Task brief —
If a line below contains the string "followed", return that line.

[Collected data entries]
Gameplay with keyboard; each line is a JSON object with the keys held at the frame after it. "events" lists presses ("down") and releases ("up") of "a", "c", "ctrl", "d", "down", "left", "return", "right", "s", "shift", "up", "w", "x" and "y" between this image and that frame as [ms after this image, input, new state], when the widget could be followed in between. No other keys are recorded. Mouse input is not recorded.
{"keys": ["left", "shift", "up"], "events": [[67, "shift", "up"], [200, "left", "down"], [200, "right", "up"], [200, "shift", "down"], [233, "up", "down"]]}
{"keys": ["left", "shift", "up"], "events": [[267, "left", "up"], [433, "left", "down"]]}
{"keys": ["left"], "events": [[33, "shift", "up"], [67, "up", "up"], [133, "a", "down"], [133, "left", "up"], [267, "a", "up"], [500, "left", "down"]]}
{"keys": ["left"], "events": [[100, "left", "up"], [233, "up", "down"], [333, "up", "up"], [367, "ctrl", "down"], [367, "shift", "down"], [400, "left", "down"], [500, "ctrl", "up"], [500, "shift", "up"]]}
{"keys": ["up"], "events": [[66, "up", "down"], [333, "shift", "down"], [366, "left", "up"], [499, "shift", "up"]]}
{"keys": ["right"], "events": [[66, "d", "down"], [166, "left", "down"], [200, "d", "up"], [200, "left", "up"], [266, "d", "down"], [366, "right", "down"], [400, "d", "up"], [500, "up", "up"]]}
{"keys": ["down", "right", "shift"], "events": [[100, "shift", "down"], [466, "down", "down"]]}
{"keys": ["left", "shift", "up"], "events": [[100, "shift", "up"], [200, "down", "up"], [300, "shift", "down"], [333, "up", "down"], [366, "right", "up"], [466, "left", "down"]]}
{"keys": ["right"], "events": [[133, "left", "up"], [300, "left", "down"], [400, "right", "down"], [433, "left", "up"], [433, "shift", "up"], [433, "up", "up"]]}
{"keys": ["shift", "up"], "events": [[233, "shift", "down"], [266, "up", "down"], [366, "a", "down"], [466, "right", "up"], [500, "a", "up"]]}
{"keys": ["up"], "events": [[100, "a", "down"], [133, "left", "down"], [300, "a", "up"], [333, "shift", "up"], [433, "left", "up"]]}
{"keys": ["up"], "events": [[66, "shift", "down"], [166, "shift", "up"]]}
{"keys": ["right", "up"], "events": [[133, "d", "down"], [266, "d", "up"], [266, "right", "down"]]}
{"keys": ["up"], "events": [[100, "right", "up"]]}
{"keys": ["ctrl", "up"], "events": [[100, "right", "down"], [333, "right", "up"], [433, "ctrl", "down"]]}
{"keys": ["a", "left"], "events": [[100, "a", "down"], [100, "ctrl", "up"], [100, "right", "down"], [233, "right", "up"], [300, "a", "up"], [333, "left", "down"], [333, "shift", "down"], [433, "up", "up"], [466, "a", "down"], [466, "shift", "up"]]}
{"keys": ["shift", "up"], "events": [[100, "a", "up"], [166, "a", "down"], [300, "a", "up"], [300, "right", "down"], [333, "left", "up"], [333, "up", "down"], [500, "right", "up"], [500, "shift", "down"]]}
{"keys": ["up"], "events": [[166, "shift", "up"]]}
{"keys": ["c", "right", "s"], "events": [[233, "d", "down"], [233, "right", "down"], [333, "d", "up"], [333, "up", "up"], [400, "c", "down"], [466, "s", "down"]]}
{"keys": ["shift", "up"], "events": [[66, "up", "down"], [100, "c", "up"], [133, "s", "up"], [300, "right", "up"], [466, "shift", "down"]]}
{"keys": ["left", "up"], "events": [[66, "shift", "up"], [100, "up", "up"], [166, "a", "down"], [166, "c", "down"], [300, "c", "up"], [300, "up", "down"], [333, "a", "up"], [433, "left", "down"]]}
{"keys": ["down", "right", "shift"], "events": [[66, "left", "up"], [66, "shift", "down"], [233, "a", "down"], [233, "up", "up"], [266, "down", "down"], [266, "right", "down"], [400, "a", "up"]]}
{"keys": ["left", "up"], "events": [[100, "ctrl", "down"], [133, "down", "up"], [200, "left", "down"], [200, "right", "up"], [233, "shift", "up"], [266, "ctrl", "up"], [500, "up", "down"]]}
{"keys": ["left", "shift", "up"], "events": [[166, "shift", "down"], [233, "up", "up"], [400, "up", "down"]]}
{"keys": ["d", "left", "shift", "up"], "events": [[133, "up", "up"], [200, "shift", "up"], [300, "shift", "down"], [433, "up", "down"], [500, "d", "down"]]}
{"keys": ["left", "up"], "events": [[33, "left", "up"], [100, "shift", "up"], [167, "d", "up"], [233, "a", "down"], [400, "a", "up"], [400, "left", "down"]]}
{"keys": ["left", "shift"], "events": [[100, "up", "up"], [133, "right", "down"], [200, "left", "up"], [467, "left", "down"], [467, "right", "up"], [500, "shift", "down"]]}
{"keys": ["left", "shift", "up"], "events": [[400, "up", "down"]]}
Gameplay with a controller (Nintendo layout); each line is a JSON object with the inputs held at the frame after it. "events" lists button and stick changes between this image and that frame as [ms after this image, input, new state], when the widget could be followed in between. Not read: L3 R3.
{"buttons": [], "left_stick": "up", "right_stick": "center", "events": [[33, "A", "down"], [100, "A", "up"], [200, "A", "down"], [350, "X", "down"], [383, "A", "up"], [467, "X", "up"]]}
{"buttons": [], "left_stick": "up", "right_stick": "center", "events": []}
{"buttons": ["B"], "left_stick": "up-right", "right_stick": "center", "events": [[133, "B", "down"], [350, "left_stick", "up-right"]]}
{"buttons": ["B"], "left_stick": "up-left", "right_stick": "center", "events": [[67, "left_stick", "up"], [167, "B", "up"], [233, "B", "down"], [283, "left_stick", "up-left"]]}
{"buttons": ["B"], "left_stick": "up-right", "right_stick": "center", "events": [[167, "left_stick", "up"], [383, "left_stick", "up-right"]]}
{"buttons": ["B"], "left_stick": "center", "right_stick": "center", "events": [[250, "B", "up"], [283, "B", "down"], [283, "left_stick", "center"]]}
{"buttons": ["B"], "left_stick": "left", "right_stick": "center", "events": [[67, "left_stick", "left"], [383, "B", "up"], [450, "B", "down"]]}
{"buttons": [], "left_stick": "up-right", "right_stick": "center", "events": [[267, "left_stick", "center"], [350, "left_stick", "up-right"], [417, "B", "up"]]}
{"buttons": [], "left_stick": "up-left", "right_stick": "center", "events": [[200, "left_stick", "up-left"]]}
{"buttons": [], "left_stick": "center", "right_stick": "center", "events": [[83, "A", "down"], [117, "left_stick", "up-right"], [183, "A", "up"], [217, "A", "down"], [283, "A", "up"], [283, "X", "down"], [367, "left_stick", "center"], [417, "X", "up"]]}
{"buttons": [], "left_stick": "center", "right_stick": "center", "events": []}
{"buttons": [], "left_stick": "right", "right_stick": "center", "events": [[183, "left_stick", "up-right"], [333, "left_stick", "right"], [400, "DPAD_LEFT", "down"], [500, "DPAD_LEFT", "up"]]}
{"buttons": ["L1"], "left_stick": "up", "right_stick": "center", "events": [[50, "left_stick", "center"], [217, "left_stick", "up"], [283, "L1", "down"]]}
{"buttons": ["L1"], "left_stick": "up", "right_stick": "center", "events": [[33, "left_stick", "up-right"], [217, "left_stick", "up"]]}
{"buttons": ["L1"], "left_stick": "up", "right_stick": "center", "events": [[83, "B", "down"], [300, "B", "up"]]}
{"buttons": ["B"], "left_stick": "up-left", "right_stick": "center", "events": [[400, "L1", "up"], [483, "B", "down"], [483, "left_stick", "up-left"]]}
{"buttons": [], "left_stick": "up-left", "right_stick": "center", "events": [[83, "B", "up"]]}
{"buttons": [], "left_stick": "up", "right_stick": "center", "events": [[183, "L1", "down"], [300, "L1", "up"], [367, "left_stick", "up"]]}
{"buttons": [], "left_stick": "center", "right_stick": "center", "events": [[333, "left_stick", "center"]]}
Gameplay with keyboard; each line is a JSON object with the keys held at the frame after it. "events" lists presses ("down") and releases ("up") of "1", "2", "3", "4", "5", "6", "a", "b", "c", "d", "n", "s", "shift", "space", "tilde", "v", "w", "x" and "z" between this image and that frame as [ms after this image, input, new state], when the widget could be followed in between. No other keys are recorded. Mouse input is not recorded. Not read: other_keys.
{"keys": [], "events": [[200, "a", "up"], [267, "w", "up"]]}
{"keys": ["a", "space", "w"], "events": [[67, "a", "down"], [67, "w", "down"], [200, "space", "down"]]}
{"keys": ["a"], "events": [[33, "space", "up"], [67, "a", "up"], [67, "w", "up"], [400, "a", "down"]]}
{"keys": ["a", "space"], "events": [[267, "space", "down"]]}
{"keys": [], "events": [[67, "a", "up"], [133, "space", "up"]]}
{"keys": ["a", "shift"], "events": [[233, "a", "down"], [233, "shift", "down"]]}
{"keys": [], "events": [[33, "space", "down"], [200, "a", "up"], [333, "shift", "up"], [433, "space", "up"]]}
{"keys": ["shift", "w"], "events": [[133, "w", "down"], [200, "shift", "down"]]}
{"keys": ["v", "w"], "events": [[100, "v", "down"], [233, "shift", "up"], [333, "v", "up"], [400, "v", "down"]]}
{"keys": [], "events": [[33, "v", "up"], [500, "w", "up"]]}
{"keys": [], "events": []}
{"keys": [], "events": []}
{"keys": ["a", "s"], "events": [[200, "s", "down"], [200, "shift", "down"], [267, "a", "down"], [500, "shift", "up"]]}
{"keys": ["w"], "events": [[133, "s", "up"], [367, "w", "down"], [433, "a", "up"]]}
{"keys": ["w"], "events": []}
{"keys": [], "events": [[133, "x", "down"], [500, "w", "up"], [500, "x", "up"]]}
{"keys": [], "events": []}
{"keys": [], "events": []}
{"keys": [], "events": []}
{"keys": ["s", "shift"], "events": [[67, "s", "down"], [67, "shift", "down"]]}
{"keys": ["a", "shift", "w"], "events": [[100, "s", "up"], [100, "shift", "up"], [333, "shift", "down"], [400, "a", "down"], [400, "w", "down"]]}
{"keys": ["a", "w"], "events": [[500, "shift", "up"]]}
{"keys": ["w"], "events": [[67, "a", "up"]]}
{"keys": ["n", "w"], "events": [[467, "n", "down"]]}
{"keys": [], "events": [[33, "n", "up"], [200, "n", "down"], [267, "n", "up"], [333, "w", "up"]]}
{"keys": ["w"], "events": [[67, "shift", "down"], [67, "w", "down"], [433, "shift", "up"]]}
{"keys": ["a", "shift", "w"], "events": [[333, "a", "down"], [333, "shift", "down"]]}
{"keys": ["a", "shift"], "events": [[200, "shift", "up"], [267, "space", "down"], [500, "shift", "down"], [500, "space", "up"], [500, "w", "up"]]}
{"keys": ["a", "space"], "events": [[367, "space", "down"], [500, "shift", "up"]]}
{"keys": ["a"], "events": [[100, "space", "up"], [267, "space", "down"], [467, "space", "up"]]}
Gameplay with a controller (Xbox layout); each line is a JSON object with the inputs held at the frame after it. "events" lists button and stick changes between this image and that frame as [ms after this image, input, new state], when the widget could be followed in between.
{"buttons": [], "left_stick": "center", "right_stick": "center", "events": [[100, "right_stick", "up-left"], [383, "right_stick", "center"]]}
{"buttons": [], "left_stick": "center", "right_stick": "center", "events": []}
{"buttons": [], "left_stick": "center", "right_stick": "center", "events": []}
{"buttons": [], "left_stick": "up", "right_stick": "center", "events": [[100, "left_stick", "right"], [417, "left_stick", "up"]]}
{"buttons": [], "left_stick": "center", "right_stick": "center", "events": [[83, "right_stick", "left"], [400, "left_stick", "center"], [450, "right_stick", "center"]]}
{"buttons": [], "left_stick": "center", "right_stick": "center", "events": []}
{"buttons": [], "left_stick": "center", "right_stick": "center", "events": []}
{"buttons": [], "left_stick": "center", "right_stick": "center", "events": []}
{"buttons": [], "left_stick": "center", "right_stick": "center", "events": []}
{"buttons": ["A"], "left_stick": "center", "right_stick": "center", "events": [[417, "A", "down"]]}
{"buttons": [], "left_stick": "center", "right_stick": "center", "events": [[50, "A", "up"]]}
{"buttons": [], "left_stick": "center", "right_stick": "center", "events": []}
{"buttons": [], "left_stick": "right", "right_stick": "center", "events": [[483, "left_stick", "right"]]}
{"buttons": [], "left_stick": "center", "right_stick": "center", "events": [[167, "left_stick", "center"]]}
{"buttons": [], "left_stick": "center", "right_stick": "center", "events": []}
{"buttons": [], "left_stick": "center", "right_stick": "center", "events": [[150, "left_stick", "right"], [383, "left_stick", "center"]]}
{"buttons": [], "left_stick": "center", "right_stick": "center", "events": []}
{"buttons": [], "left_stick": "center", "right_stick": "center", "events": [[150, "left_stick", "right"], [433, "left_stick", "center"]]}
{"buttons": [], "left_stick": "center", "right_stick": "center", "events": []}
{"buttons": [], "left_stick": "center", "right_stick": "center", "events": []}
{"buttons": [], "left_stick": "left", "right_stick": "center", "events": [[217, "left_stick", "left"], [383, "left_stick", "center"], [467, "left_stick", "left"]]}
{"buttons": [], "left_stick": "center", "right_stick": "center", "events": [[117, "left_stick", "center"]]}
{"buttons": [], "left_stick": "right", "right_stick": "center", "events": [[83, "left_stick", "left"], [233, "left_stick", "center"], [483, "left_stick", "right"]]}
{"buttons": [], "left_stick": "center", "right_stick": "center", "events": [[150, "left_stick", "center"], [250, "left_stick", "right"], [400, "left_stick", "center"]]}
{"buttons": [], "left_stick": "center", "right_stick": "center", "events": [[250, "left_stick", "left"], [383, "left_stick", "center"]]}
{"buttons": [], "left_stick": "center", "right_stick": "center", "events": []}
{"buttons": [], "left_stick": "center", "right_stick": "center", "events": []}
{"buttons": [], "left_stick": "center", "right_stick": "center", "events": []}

Answer to this task —
Gameplay with keyboard; each line is a JSON object with the keys held at the frame after it. "events" lists presses ("down") and releases ("up") of "a", "c", "ctrl", "d", "down", "left", "return", "right", "s", "shift", "up", "w", "x" and "y" between this image and that frame as [ms after this image, input, new state], when the widget could be followed in between. No other keys are recorded. Mouse input is not recorded.
Gameplay with a controller (Nintendo layout); each line is a JSON object with the inputs held at the frame after it. "events" lists button and stick changes between this image and that frame as [ms after this image, input, new state], when the widget could be followed in between. Not read: L3 R3.
Gameplay with keyboard; each line is a JSON object with the keys held at the frame after it. "events" lists presses ("down") and releases ("up") of "1", "2", "3", "4", "5", "6", "a", "b", "c", "d", "n", "s", "shift", "space", "tilde", "v", "w", "x" and "z" between this image and that frame as [ms after this image, input, new state], when the widget could be followed in between. No other keys are recorded. Mouse input is not recorded. Not read: other_keys.
Gameplay with a controller (Xbox layout); each line is a JSON object with the inputs held at the frame after it. "events" lists button and stick changes between this image and that frame as [ms after this image, input, new state], when the widget could be followed in between.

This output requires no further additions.